The case was The Pitt News v. Pappert (2004). There, a Pennsylvania law banned paid advertisements for alcohol in college newspapers. A unanimous three-judge panel of the 3rd Circuit, with Alito writing the opinion, held that the 1996 law, which was intended to combat under-age drinking, placed an impermissible financial burden on student-run publications and impermissibly interfered with their right to free speech while doing little to achieve the government’s goal. In Alito’s mind, the Pennsylvania law was unconstitutional for two basic reasons: “First, the law represents an impermissible restriction on commercial speech. Second, the law is presumptively unconstitutional because it targets a narrow segment of the media.”

Another Alito opinion, Saxe v. State College Area School District (2001), likewise reveals his libertarian free-speech side. In Saxe, Alito wrote the opinion in which the 3rd Circuit struck down as contrary to the First Amendment a public school anti-harassment policy. The stated purpose of the policy was to provide “all students with a safe, secure, and nurturing school environment.” It further added that “disrespect among members of the school community is unacceptable behavior which threatens to disrupt the school environment and well being of the individual.”

Writing for a unanimous panel, Alito declared: “There is no categorical ‘harassment exception’ to the First Amendment’s free speech clause. Moreover, the ... Policy prohibits a substantial amount of speech that would not constitute actionable harassment under either federal or state law.” Furthermore, he added: “There is of course no question that non-expressive, physically harassing conduct is entirely outside the ambit of the free speech clause.

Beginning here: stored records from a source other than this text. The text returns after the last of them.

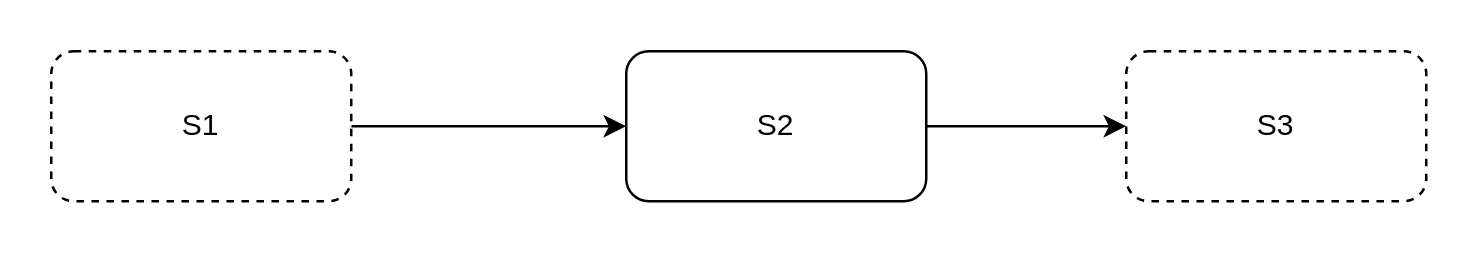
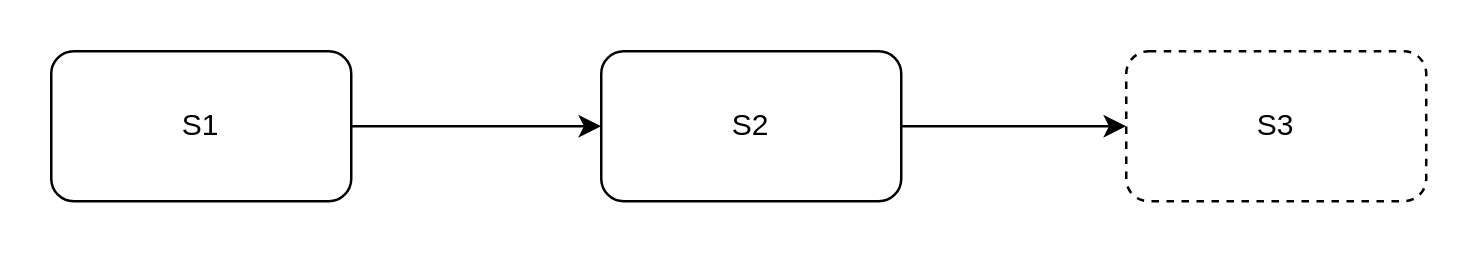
  <mxCell id="0" />
  <mxCell id="1" parent="0" />
  <mxCell id="2" value="" style="edgeStyle=orthogonalEdgeStyle;rounded=0;orthogonalLoop=1;jettySize=auto;html=1;" edge="1" parent="1" source="3" target="5"><mxGeometry relative="1" as="geometry" /></mxCell>
- <mxCell id="3" value="S1" style="rounded=1;whiteSpace=wrap;html=1;dashed=1;" vertex="1" parent="1"><mxGeometry x="20" y="20" width="120" height="60" as="geometry" /></mxCell>
+ <mxCell id="3" value="S1" style="rounded=1;whiteSpace=wrap;html=1;" vertex="1" parent="1"><mxGeometry x="20" y="20" width="120" height="60" as="geometry" /></mxCell>
  <mxCell id="4" value="" style="edgeStyle=orthogonalEdgeStyle;rounded=0;orthogonalLoop=1;jettySize=auto;html=1;" edge="1" parent="1" source="5" target="6"><mxGeometry relative="1" as="geometry" /></mxCell>
- <mxCell id="5" value="S2" style="rounded=1;whiteSpace=wrap;html=1;" vertex="1" parent="1"><mxGeometry x="250" y="20" width="120" height="60" as="geometry" /></mxCell>
+ <mxCell id="5" value="S2" style="rounded=1;whiteSpace=wrap;html=1;" vertex="1" parent="1"><mxGeometry x="240" y="20" width="120" height="60" as="geometry" /></mxCell>
  <mxCell id="6" value="S3" style="rounded=1;whiteSpace=wrap;html=1;dashed=1;" vertex="1" parent="1"><mxGeometry x="450" y="20" width="120" height="60" as="geometry" /></mxCell>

But there is also no question that the free speech clause protects a wide variety of speech that listeners may consider deeply offensive, including statements that impugn another’s race or national origin or that denigrate religious beliefs.”

Such opinions are characteristic of the new defenders of the First Amendment, though there are exceptions both for the justices and Judge Alito, too. And while their record often focuses on so-called “conservative speech” — e.g., defending commercial speech and opposing campaign-finance restrictions — it is by no means limited to such expression. Take, for example, Kennedy’s opinion in United States v. Playboy Entertainment Group (2002). There a federal law required cable operators to “fully scramble” indecent and sexually explicit programming on adult stations. The cable operators claimed that the law violated the First Amendment. By a 5-4 vote, with Kennedy writing for the majority (joined by Thomas), the Court invalidated the law. Breyer dissented.

Then there is Scalia’s vote in Texas v. Johnson (1989). In that case the Court, again 5-4, struck down a Texas flag-desecration law. Scalia provided the crucial fifth vote while the Court’s leading liberal, Stevens, dissented.

Whether the new defenders of the First Amendment will fully embrace the libertarian ideal in other controversial areas, such as free speech in wartime, remains to be seen. Still, their new presence on the constitutional landscape reveals something basic: Freedom knows no ideological boundaries.